PROBLEM >> The records that follow are to be repeated exactly, without any pictures.

Records contained in a dataset:
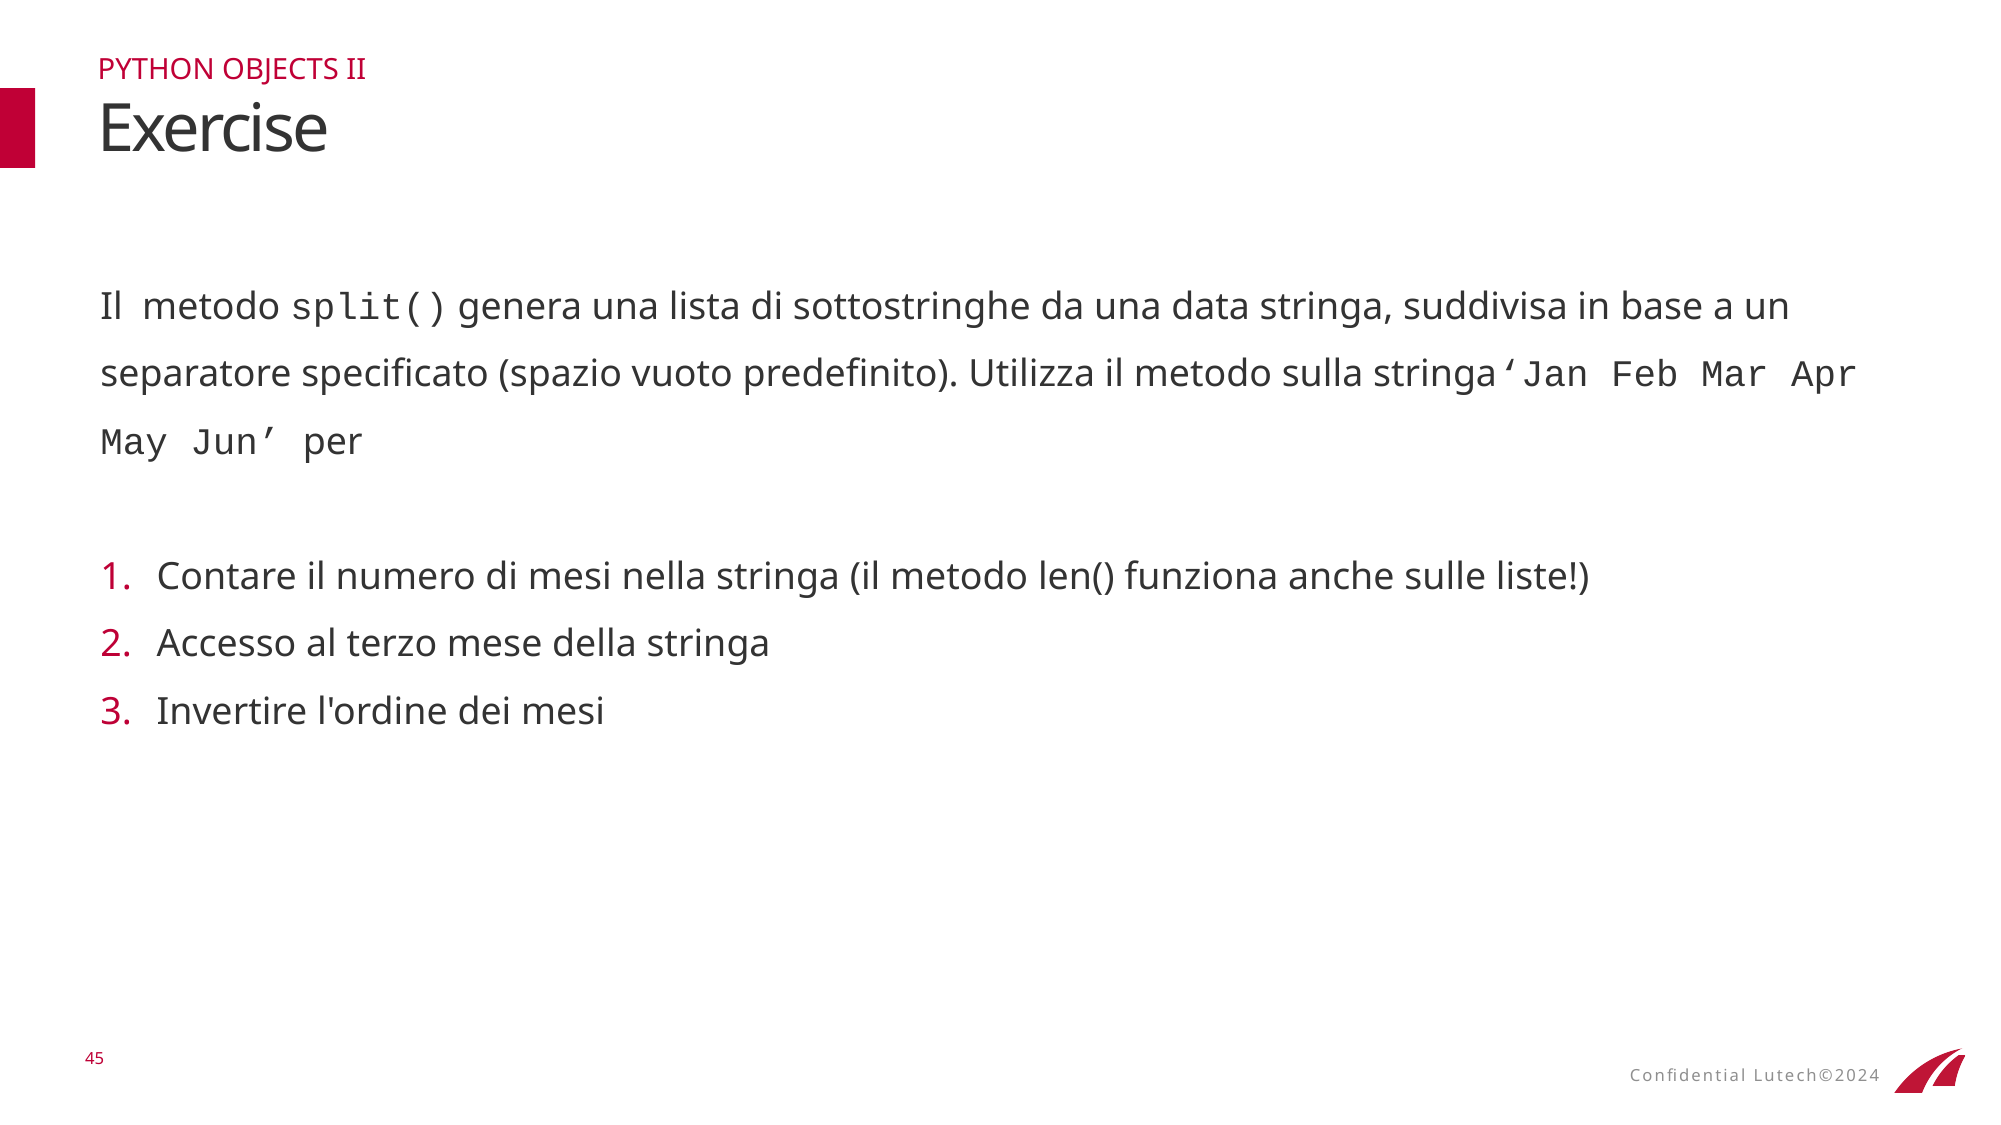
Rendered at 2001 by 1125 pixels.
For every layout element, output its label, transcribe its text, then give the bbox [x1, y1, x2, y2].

title Exercise [97, 85, 1916, 165]
list PYTHON OBJECTS II [97, 32, 1916, 80]
picture [1894, 1048, 1966, 1093]
list Il metodo split() genera una lista di sottostringhe da una data stringa, suddivisa in base a un separatore specificato (spazio vuoto predefinito). Utilizza il metodo sulla stringa‘Jan Feb Mar Apr May Jun’ per Contare il numero di mesi nella stringa (il metodo len() funziona anche sulle liste!) Accesso al terzo mese della stringa Invertire l'ordine dei mesi [100, 214, 1916, 994]
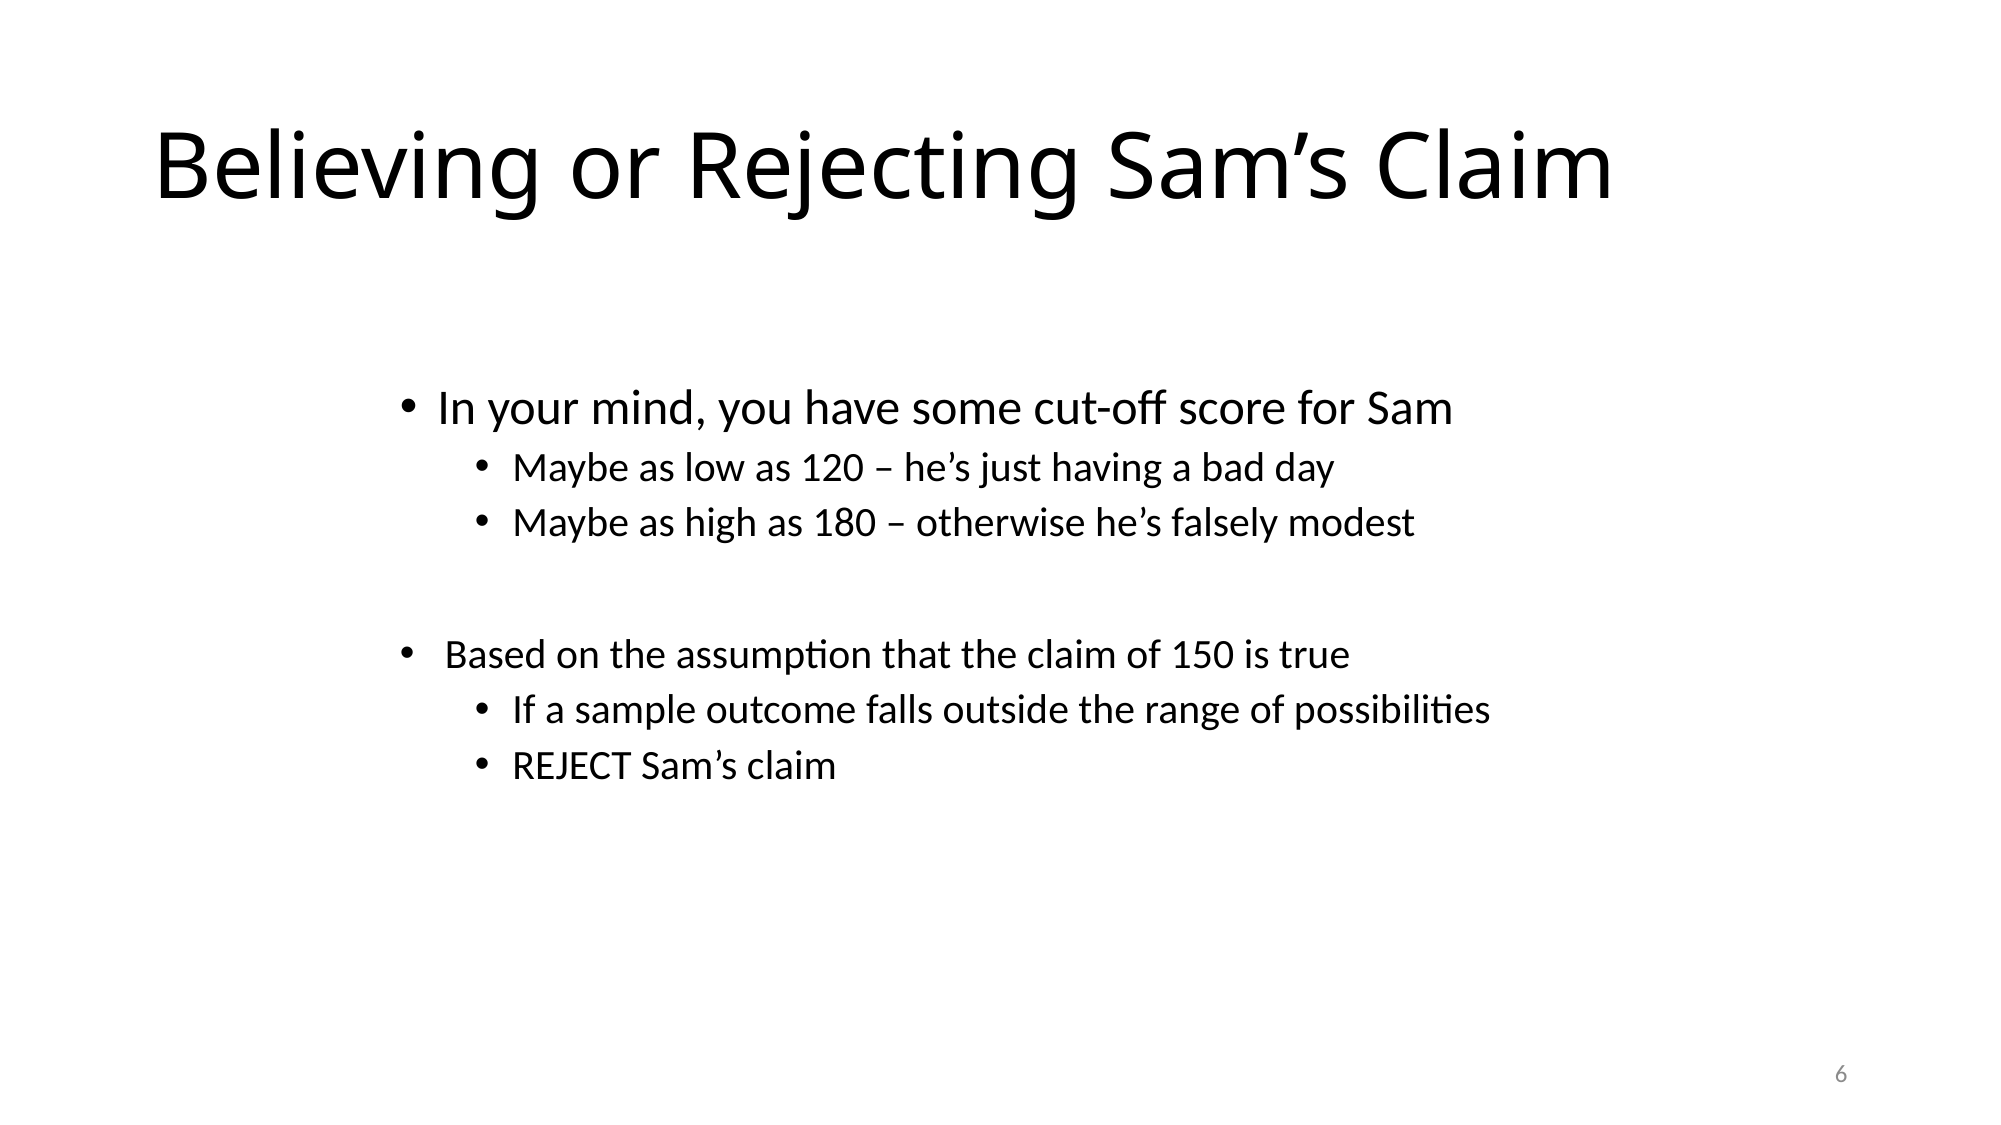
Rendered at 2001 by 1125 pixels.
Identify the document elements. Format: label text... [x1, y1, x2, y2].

slide_number 6 [1412, 1042, 1863, 1103]
list In your mind, you have some cut-off score for Sam Maybe as low as 120 – he’s just having a bad day Maybe as high as 180 – otherwise he’s falsely modest Based on the assumption that the claim of 150 is true If a sample outcome falls outside the range of possibilities REJECT Sam’s claim [384, 373, 1623, 963]
title Believing or Rejecting Sam’s Claim [137, 59, 1863, 278]
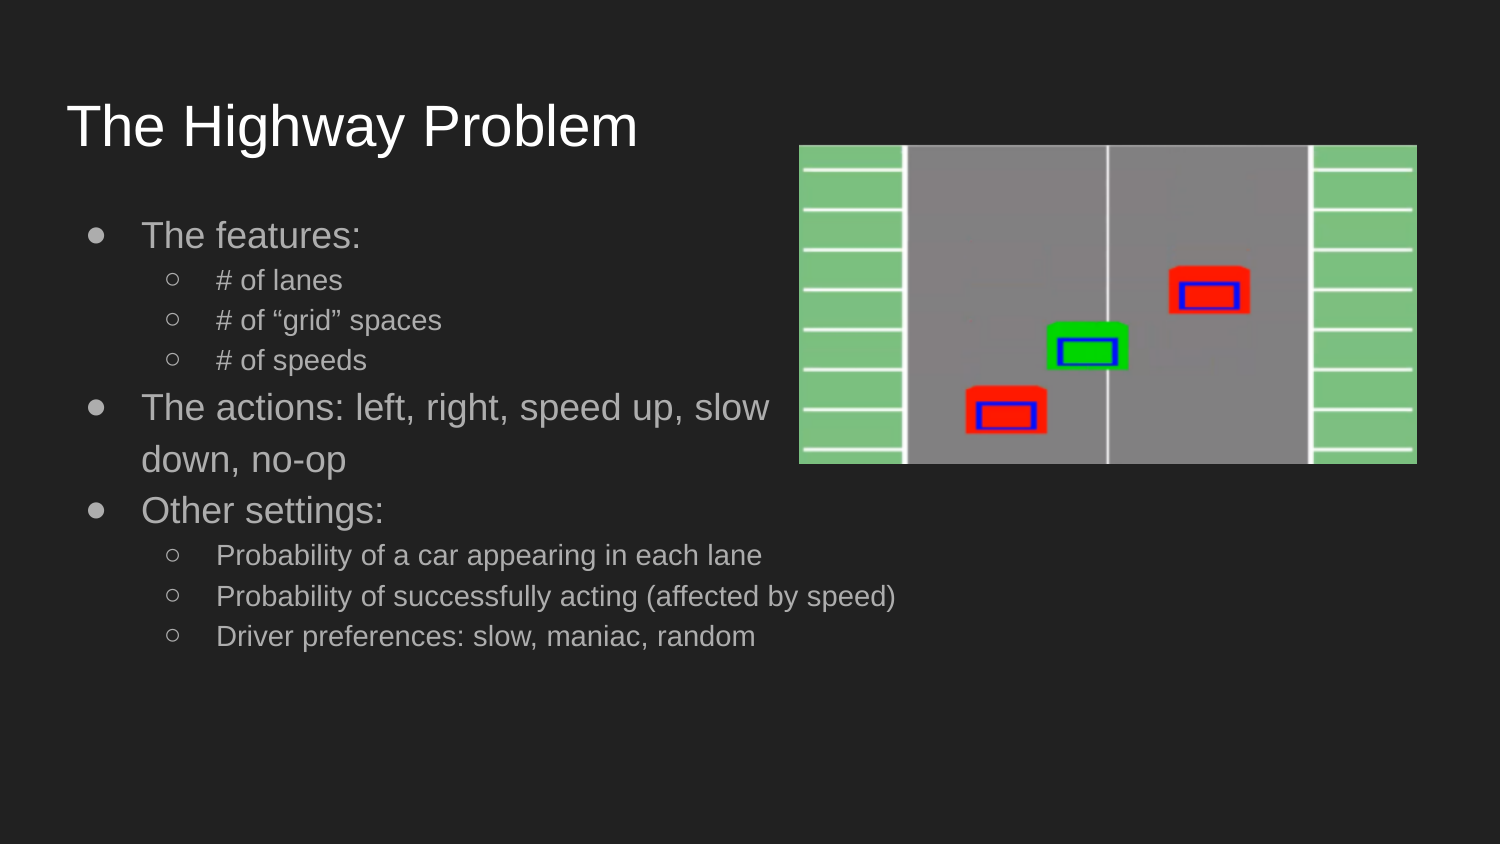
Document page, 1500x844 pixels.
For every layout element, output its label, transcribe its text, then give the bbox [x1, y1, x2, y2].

title The Highway Problem [51, 72, 1449, 167]
picture [799, 143, 1417, 464]
list The features: # of lanes # of “grid” spaces # of speeds The actions: left, right, speed up, slow down, no-op Other settings: Probability of a car appearing in each lane Probability of successfully acting (affected by speed) Driver preferences: slow, maniac, random [51, 189, 1449, 750]
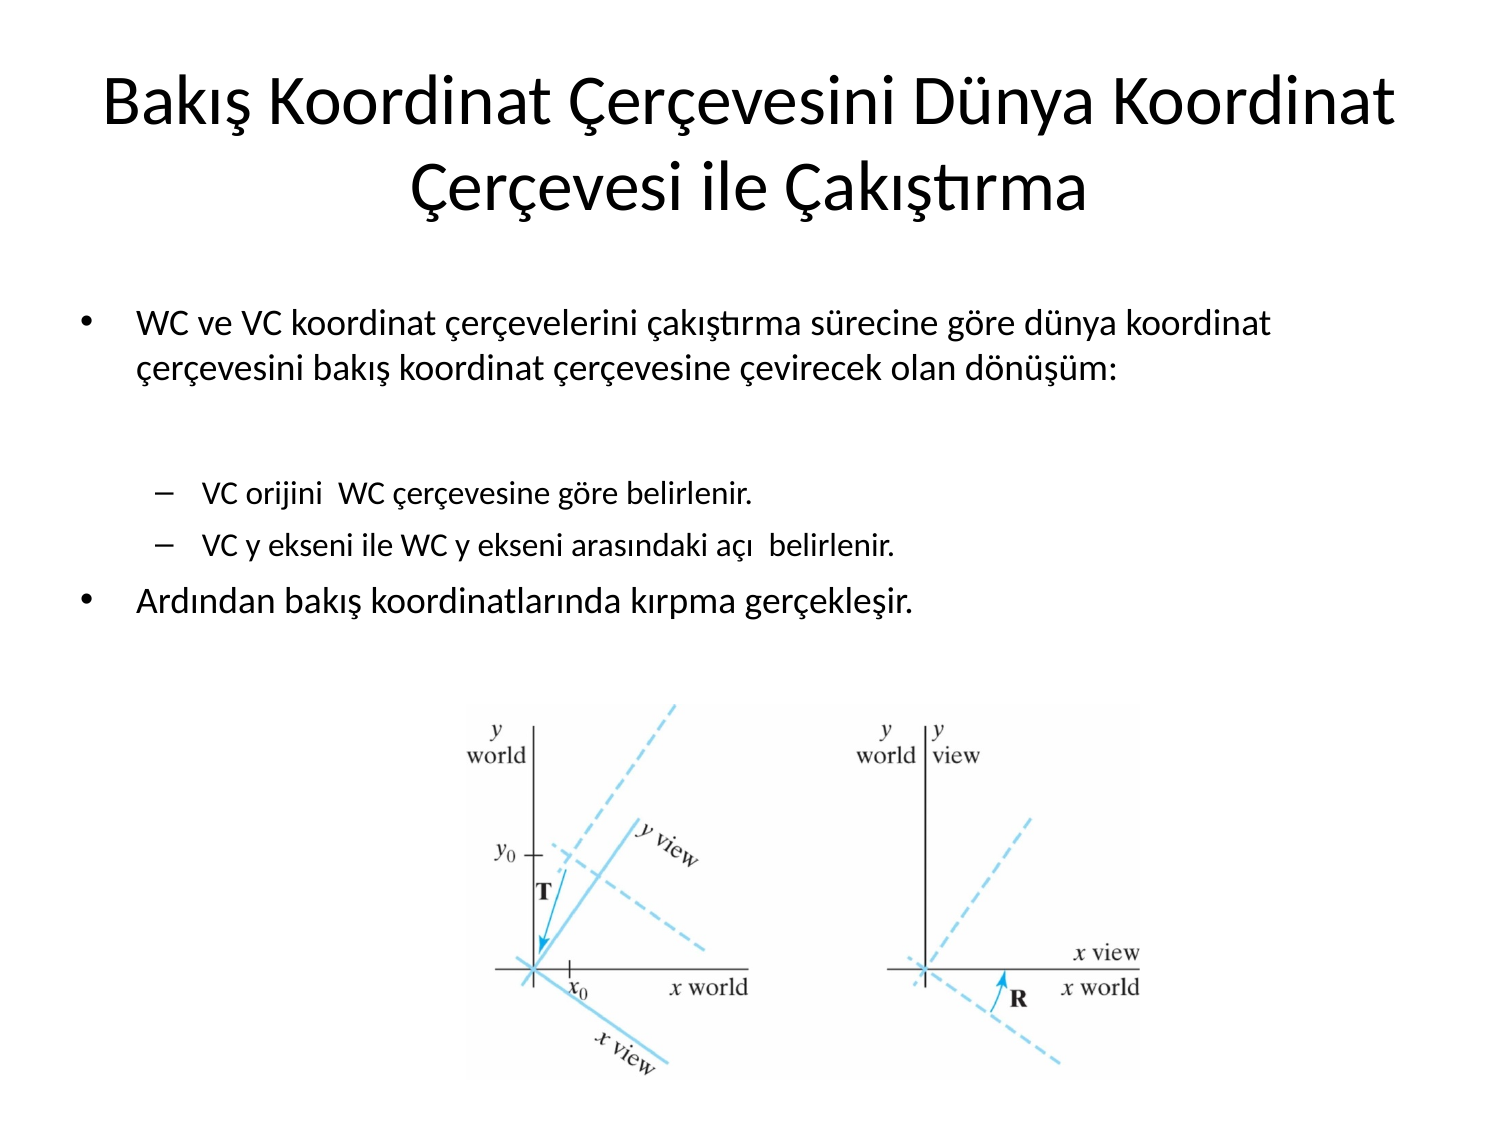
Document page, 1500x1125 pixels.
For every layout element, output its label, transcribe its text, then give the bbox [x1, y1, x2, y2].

picture [466, 703, 1140, 1080]
title Bakış Koordinat Çerçevesini Dünya Koordinat Çerçevesi ile Çakıştırma [75, 45, 1425, 233]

SOLUTION >>
Rendered at 2001 by 1125 pixels.
For every layout element, output its label, transcribe its text, then give the bbox [x1, y1, x2, y2].

title Exercise [97, 85, 1916, 165]
list PYTHON OBJECTS II [97, 32, 1916, 80]
picture [1894, 1048, 1966, 1093]
list Il metodo split() genera una lista di sottostringhe da una data stringa, suddivisa in base a un separatore specificato (spazio vuoto predefinito). Utilizza il metodo sulla stringa‘Jan Feb Mar Apr May Jun’ per Contare il numero di mesi nella stringa (il metodo len() funziona anche sulle liste!) Accesso al terzo mese della stringa Invertire l'ordine dei mesi [100, 214, 1916, 994]
Rendered at 2001 by 1125 pixels.
Identify the document elements. Format: label text... [x1, y1, x2, y2].

slide_number 6 [1412, 1042, 1863, 1103]
list In your mind, you have some cut-off score for Sam Maybe as low as 120 – he’s just having a bad day Maybe as high as 180 – otherwise he’s falsely modest Based on the assumption that the claim of 150 is true If a sample outcome falls outside the range of possibilities REJECT Sam’s claim [384, 373, 1623, 963]
title Believing or Rejecting Sam’s Claim [137, 59, 1863, 278]
Document page, 1500x844 pixels.
For every layout element, output its label, transcribe its text, then give the bbox [x1, y1, x2, y2].

title The Highway Problem [51, 72, 1449, 167]
picture [799, 143, 1417, 464]
list The features: # of lanes # of “grid” spaces # of speeds The actions: left, right, speed up, slow down, no-op Other settings: Probability of a car appearing in each lane Probability of successfully acting (affected by speed) Driver preferences: slow, maniac, random [51, 189, 1449, 750]
Document page, 1500x1125 pixels.
For every layout element, output its label, transcribe its text, then give the bbox [x1, y1, x2, y2].

picture [466, 703, 1140, 1080]
title Bakış Koordinat Çerçevesini Dünya Koordinat Çerçevesi ile Çakıştırma [75, 45, 1425, 233]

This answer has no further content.